* Problem description *
Determine the count of lines in the following entries that contain the string "Adhesive". Write only the number.

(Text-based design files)
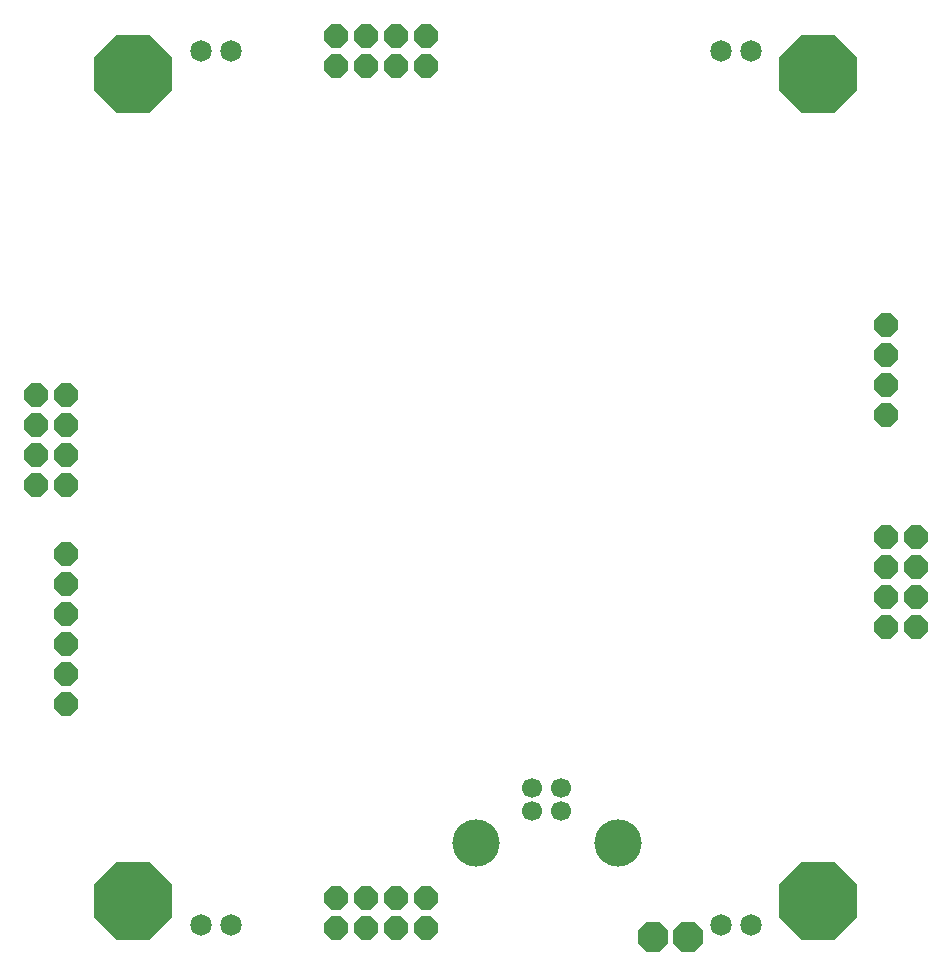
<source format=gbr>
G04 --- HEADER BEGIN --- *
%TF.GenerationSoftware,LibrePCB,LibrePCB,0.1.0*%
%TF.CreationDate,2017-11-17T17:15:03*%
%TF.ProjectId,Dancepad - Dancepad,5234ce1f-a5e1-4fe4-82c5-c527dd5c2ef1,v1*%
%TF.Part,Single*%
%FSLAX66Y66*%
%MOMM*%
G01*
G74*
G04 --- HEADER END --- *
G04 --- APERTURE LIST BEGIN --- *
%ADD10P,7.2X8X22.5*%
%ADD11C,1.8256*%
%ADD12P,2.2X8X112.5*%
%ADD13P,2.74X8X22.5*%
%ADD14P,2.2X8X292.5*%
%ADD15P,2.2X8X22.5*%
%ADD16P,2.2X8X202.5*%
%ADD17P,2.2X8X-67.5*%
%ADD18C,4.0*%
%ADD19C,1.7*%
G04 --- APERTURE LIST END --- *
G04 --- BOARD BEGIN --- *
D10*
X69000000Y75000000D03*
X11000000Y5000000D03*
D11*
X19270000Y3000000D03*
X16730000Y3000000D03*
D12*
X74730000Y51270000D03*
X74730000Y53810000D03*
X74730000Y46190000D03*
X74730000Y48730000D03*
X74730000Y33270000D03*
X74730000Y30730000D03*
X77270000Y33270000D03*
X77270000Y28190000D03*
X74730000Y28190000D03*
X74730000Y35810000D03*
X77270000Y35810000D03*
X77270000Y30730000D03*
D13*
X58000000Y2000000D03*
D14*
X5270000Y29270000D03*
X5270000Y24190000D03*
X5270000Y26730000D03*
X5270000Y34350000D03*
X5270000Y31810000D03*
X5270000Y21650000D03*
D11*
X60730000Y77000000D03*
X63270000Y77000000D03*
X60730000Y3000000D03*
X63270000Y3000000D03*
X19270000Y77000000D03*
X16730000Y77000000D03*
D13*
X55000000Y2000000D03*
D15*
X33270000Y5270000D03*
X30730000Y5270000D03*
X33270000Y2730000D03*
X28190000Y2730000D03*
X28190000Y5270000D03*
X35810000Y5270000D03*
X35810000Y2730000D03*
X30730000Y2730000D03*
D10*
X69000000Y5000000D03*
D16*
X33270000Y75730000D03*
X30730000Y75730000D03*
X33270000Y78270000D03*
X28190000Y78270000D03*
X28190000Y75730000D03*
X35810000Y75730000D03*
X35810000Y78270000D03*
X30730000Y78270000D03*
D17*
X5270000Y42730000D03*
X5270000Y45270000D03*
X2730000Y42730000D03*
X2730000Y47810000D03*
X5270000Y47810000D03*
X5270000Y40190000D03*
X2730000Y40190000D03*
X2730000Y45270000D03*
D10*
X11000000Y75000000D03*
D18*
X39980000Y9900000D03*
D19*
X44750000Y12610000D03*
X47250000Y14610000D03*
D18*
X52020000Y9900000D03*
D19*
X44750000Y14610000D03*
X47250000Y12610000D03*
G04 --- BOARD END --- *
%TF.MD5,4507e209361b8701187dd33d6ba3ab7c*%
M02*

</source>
==
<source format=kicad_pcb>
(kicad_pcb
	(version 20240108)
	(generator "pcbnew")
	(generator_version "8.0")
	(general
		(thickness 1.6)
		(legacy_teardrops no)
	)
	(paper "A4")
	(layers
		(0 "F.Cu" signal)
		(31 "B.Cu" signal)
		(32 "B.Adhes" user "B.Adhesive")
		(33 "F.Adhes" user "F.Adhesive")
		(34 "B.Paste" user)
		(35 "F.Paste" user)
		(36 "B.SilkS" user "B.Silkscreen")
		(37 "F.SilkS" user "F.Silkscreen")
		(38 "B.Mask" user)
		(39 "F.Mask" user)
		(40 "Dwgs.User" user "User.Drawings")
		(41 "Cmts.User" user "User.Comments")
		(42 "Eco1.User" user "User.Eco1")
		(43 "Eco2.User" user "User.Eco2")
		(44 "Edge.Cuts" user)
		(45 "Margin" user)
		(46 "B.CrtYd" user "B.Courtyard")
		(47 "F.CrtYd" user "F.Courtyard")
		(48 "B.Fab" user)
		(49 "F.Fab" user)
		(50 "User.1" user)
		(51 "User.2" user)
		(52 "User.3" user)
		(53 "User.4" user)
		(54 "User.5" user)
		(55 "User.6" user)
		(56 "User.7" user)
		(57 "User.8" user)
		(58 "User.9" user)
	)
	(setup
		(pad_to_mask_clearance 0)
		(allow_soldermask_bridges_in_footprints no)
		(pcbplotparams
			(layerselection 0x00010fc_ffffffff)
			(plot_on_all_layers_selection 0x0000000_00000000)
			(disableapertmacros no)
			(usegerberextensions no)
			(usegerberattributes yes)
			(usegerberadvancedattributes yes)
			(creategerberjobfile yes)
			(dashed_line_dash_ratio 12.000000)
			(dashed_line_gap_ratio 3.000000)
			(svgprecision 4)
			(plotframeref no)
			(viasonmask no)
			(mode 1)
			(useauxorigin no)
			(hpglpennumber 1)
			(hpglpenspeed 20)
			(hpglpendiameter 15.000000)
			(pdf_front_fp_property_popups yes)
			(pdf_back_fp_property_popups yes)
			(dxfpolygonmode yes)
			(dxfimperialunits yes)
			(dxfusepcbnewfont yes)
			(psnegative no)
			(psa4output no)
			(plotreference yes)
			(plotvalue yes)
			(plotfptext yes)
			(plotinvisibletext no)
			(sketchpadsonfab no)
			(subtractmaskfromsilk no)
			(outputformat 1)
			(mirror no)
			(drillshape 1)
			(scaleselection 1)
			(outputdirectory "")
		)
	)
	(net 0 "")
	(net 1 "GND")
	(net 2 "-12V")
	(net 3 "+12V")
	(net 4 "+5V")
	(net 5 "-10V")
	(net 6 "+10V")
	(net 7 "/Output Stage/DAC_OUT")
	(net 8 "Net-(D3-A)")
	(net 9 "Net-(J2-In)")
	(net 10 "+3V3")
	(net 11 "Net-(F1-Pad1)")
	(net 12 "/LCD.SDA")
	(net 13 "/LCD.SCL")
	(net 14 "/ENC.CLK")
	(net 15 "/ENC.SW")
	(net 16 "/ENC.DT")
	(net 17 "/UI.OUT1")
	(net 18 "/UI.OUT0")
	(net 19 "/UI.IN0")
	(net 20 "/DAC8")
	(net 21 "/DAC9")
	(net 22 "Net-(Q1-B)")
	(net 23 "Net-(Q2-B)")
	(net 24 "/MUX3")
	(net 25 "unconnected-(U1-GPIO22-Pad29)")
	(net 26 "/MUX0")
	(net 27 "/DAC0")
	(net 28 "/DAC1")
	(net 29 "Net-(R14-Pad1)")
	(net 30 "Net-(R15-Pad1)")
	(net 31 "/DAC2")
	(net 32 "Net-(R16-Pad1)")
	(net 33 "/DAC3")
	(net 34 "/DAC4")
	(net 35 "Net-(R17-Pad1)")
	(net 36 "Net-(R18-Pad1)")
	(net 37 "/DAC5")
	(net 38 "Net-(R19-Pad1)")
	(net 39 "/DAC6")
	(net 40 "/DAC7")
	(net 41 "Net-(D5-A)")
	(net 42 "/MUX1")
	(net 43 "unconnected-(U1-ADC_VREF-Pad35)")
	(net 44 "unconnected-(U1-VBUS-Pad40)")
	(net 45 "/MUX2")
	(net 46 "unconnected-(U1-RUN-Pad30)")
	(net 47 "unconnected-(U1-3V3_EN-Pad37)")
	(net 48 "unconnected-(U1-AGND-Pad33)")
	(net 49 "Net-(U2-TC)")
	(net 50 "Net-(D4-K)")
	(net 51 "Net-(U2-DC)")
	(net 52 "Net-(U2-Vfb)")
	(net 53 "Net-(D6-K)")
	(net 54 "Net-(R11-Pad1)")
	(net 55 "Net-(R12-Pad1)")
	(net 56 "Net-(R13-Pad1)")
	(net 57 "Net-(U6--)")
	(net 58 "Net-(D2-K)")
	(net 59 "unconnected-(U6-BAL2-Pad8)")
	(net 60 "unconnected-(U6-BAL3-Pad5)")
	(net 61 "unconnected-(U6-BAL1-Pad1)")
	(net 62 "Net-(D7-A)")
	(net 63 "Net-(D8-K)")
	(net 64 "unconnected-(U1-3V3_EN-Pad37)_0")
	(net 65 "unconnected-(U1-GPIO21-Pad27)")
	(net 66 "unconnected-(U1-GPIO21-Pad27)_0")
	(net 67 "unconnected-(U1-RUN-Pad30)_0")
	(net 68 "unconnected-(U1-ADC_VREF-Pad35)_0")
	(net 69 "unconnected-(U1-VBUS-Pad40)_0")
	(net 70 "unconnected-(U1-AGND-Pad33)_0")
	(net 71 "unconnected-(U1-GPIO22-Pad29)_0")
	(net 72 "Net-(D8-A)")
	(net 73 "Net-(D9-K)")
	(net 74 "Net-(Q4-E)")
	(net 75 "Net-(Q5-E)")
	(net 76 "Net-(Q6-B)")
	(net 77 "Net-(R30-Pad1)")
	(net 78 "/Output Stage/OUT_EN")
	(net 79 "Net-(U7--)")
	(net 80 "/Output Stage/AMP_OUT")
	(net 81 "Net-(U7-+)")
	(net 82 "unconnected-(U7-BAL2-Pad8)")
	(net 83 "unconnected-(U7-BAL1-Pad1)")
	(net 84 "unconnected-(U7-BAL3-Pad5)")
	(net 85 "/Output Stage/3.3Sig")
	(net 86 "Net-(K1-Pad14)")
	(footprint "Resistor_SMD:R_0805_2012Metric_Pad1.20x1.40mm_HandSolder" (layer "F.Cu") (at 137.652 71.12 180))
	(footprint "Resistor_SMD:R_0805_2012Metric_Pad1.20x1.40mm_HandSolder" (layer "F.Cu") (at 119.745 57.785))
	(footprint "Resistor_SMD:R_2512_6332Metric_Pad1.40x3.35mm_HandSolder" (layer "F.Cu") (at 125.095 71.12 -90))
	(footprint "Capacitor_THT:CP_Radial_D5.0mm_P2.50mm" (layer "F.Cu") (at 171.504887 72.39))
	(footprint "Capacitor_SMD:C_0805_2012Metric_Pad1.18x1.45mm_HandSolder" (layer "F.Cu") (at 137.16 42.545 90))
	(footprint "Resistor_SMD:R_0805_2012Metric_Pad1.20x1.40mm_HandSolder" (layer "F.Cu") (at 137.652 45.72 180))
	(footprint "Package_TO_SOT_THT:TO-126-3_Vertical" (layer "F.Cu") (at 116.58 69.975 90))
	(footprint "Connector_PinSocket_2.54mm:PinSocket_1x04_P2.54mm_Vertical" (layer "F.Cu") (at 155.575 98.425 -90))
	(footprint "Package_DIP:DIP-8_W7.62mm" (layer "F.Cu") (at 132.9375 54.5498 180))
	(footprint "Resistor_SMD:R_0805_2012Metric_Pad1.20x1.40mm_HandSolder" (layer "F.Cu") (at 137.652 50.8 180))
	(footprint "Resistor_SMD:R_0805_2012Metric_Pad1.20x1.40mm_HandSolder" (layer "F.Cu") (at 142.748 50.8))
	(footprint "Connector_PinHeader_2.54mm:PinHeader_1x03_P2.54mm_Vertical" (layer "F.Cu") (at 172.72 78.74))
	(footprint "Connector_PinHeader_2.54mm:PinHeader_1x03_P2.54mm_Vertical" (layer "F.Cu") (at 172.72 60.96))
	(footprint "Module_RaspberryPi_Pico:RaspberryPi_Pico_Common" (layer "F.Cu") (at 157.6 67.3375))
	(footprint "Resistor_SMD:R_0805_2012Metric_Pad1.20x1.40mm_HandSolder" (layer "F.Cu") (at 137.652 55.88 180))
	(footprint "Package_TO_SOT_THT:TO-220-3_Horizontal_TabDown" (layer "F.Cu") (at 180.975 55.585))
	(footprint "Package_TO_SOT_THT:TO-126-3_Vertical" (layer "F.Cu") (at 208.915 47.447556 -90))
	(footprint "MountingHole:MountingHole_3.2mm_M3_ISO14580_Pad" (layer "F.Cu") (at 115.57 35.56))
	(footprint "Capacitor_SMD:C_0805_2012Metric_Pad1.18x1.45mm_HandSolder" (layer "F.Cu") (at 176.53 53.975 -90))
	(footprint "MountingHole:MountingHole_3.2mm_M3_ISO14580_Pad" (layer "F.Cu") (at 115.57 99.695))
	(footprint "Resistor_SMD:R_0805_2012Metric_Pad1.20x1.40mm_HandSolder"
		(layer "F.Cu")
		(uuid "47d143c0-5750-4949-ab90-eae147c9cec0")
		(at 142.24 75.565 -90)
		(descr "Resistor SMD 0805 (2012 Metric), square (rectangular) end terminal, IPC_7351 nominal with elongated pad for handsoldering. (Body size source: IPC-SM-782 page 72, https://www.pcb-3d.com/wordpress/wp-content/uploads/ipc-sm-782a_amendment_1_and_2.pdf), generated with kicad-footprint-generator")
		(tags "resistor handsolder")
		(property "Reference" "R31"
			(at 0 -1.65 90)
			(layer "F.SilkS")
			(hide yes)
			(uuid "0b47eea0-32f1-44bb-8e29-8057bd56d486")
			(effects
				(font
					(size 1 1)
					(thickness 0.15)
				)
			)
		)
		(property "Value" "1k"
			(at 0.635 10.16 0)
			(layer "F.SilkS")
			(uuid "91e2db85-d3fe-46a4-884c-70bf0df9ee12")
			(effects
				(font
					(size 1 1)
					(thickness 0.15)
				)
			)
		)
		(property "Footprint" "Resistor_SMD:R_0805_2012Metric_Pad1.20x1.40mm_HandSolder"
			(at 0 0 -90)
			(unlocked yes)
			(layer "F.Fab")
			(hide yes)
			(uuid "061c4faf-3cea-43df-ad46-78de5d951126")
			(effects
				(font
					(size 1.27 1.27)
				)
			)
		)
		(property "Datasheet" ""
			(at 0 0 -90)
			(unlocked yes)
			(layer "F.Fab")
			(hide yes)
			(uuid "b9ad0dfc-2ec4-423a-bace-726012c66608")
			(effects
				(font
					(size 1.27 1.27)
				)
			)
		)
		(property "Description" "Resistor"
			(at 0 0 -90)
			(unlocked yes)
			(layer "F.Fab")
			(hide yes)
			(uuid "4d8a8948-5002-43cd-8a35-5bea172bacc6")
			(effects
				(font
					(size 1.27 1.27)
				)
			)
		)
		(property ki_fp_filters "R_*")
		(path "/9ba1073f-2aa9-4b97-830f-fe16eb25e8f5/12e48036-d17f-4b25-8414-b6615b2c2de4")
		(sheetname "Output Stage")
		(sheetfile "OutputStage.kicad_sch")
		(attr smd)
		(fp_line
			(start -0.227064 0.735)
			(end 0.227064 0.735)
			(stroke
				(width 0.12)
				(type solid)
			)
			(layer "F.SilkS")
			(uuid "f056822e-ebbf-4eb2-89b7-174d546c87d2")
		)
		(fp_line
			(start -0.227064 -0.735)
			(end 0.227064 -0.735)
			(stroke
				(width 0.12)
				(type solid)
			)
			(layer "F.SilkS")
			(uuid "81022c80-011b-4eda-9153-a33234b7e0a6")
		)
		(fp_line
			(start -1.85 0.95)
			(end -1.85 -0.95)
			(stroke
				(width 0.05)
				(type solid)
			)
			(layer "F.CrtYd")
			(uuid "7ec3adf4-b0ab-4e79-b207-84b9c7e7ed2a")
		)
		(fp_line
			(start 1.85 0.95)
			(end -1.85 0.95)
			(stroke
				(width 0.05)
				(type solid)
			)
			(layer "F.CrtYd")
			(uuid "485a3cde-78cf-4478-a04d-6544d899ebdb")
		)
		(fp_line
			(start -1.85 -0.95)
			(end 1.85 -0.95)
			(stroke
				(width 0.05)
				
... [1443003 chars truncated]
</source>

* Answer to the problem *
2